It is known here to use commutator type interrogation units, being associated with the measuring transducers for cyclically interrogating them. This intermittent, i.e., cyclical interrogation process presupposes that the measurements undertaken by transducer does not change significantly in between sequential interrogations of the same transducer. The interrogation cycle, therefore, must be shorter than the fastest expected data change that must not be missed. This however, means that other transducers are caused to furnish data needlessly frequently. One has, therefore, used several commutators which interrogated different transducers at different frequencies. In cases the commutators are even controlled by a computer as to the specific interrogation instances. In any event, such a system becomes quite complicated and, therefore, is not suitable for many kinds of systems.
Data acquisition systems often cover a wide area as to the distribution of the location of the several transducers. In other words, many of the transducers are far apart from each other and from the central acquisition unit. Attempts to decentralize have been made in that data are preliminarily acquired and then fed via a multi-lined data bus to the central processing station. Such a system as a whole requires a high degree of synchronization of its component or subsystems to insure an orderly and timely flow of data to the central station.
Such a system, however, is not suitable, for example, in aircraft or space vehicles because of space and weight limitations. Moreover, aircraft systems are often subject to restrictive rules, so-called MIL rules, requiring, for example, particular serial data paths between subsystems.

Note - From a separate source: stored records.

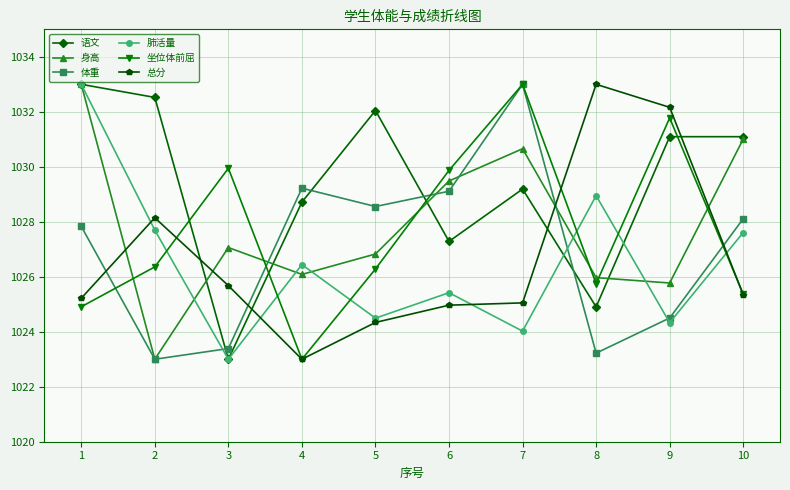

Reading left to right, transcribe all the data shown in this chart.

语文: 1=1033.0	2=1032.5	3=1023.0	4=1028.7	5=1032.0	6=1027.3	7=1029.2	8=1024.9	9=1031.1	10=1031.1
身高: 1=1033.0	2=1023.0	3=1027.1	4=1026.1	5=1026.8	6=1029.5	7=1030.7	8=1026.0	9=1025.8	10=1031.0
体重: 1=1027.8	2=1023.0	3=1023.4	4=1029.2	5=1028.6	6=1029.1	7=1033.0	8=1023.2	9=1024.5	10=1028.1
肺活量: 1=1033.0	2=1027.7	3=1023.0	4=1026.4	5=1024.5	6=1025.4	7=1024.0	8=1028.9	9=1024.3	10=1027.6
坐位体前屈: 1=1024.9	2=1026.4	3=1029.9	4=1023.0	5=1026.3	6=1029.9	7=1033.0	8=1025.7	9=1031.8	10=1025.4
总分: 1=1025.2	2=1028.1	3=1025.7	4=1023.0	5=1024.3	6=1025.0	7=1025.1	8=1033.0	9=1032.2	10=1025.3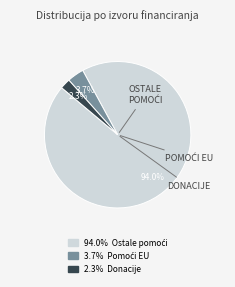

Is there any slice that represents more than half of the pie?

Yes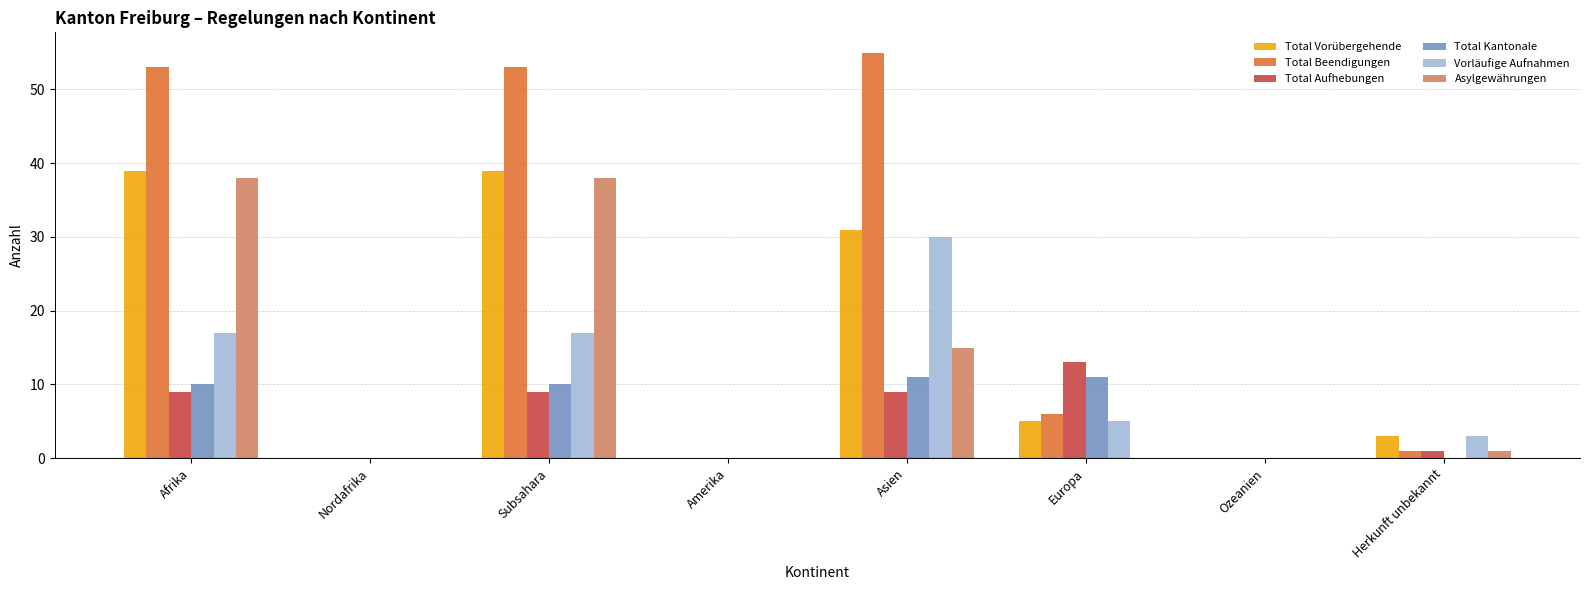

What is the spread (max minus min) of values at Subsahara?

44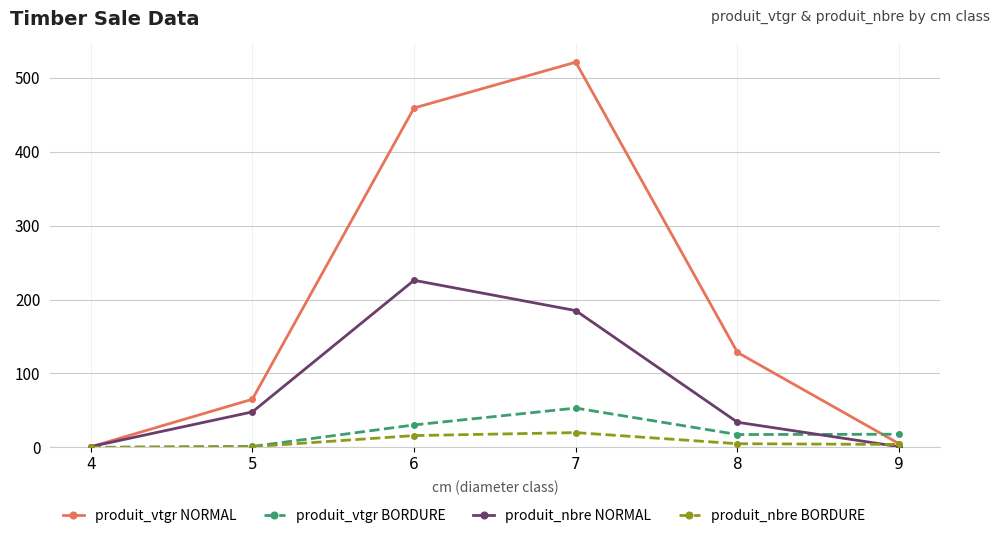

What is the average value of the produit_vtgr NORMAL series?

196.6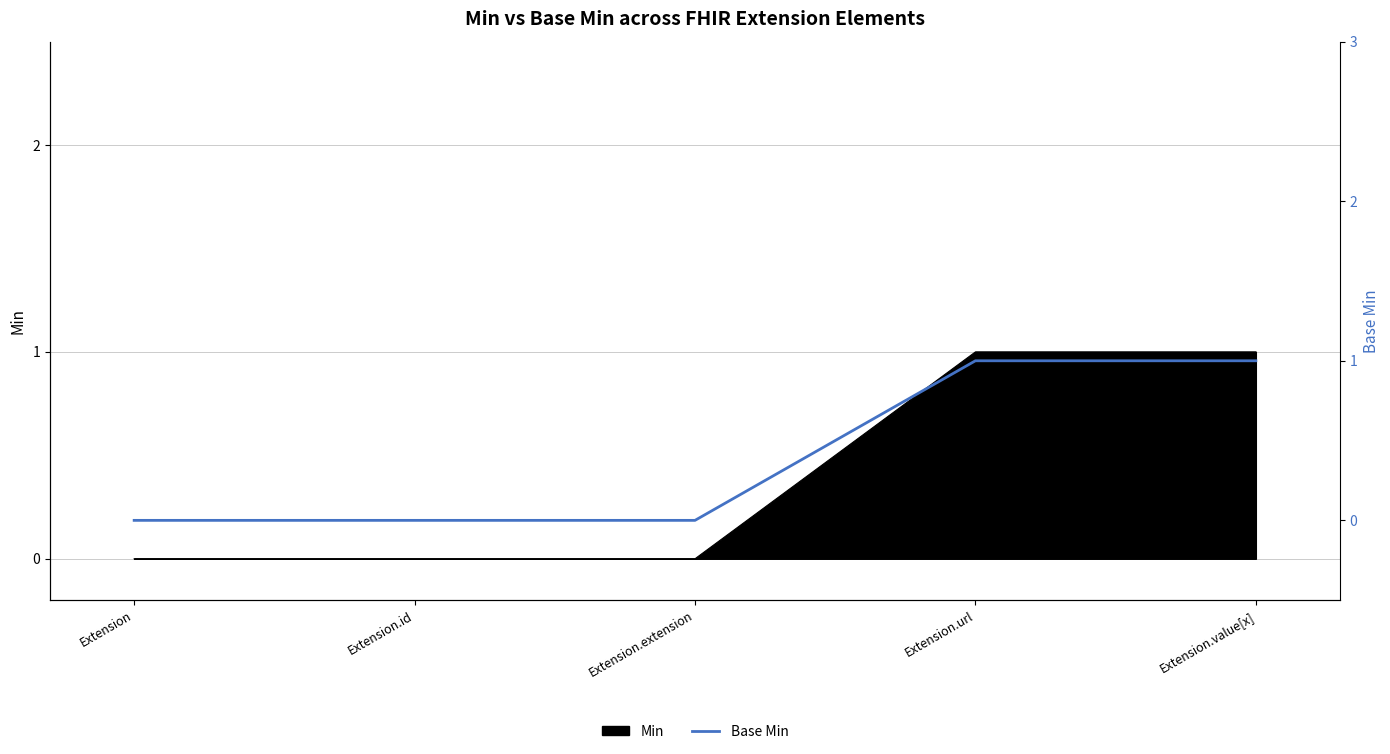

Where is the data nearest to the value 0?

Extension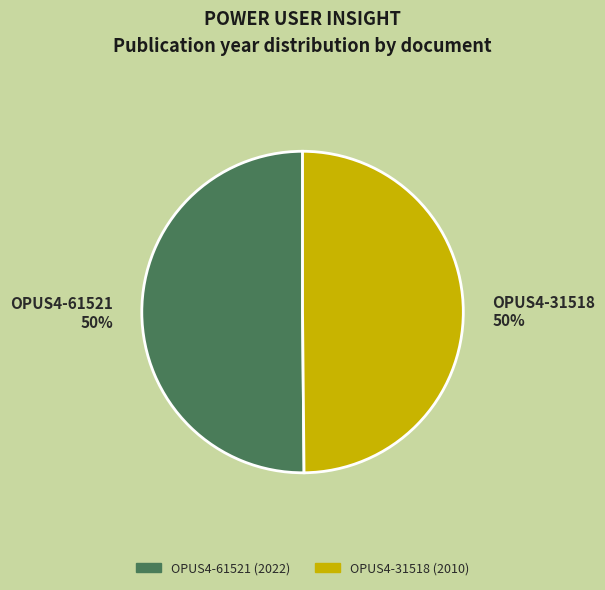

How many slices are in this pie chart?

2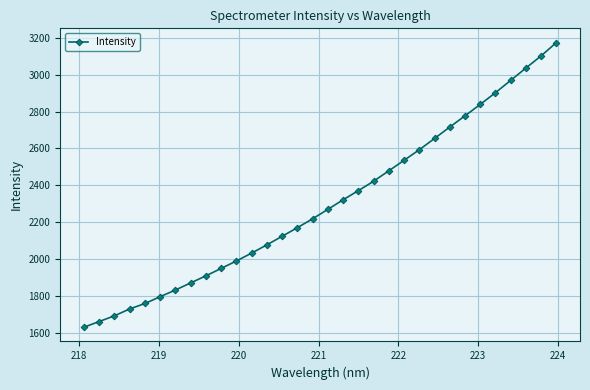

What is the sum of all values?

73609.1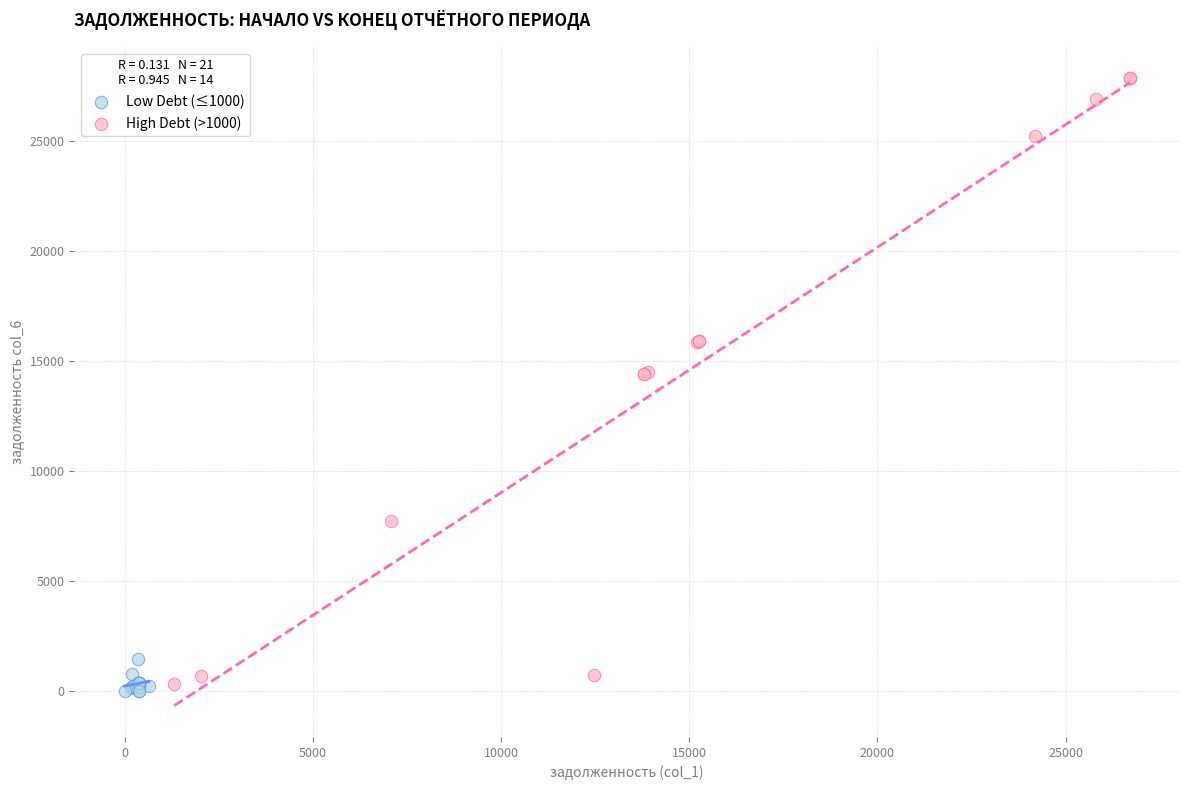

What are all the series names shown in the legend?

Low Debt (≤1000), High Debt (>1000)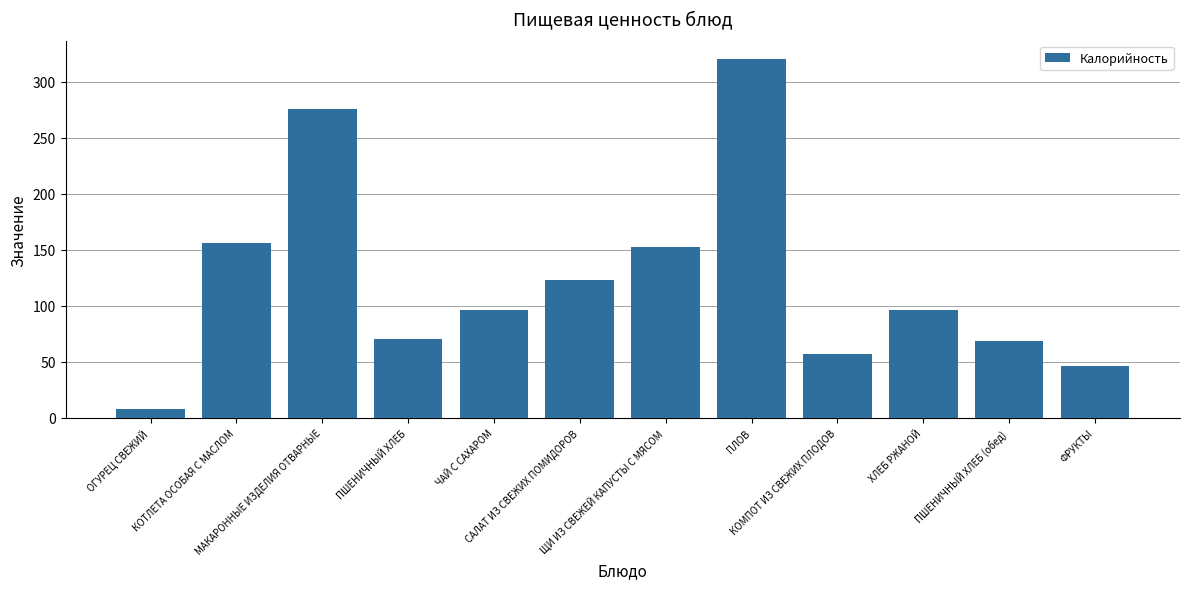

How many data points are less than 96?

5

The previously mentioned serially interconnected and decentralized data acquisition system has to work with a high degree of redundency of the information with respect to the several signal paths. This is particularly so because the control information needed in such a system actually reduces the transmission of data per unit time, particularly if the several components are to be accessed basically in a random fashion. Furthermore, such a system is quite extensive as far as the required timing in the serial data bus system and as far as information processing in each subsystem is concerned. There exist systems which exhibit from a system's point of view an optimum in the data acquisition and operation system, but they are deemed excessively expensive and are therefore unsatisfactory.